MEXICO CITY, MEXICO – Operating income of the North American business of Grupo Bimbo SAB de CV totaled 1.8 billion pesos ($110 million) in the third quarter ended Sept. 30, up 58% from 1.1 billion pesos in the third quarter of 2014. The earnings gain eclipsed a jump of 47% in the second quarter of 2015. Year-to-date BBU operating income was 3.6 billion pesos ($222 million), up 61%. Net sales in the quarter were 30.3 billion pesos ($1.8 billion), up 23% from 24.7 billion pesos. Year-to-date sales were 83.6 billion pesos ($5 billion), up 29%. Of this 29% gain, a strengthening U.S. dollar versus the peso accounted for 16.7 percentage points. The company indicated it has taken steps to arrest a recent erosion in sales volume.

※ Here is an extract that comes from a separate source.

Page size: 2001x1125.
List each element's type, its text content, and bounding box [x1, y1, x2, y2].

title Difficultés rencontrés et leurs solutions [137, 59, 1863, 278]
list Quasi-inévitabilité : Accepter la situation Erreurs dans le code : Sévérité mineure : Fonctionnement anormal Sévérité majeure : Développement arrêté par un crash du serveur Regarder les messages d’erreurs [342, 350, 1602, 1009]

“While pricing initiatives in the U.S. during the first half of the year led to limited volume gains, growth has been notable in the sweet baked goods, breakfast and snacks categories,” Bimbo said.
Gross profit margins in the third quarter were 52.8%, up from 51.1% the year before. Bimbo attributed the 170-point widening of the margins to lower average raw material costs. Lower restructuring costs in the United States were a benefit to operating earnings
Year-to-date BBU restructuring costs were 938 million pesos ($57 million) versus 1.6 billion during the same period last year. Higher integration-related costs, though, were a drag on profitability.
Net majority income of Grupo Bimbo in the third quarter ended Sept. 30 was 2.2 billion pesos ($138 million), up 33% from 1.7 billion in the third quarter of 2014. Net sales were 56.2 billion pesos ($3.4 billion), up 14%. Year-to-date earnings were 4.8 billion pesos, up 30%. Net sales were 159.3 billion pesos, up 17%.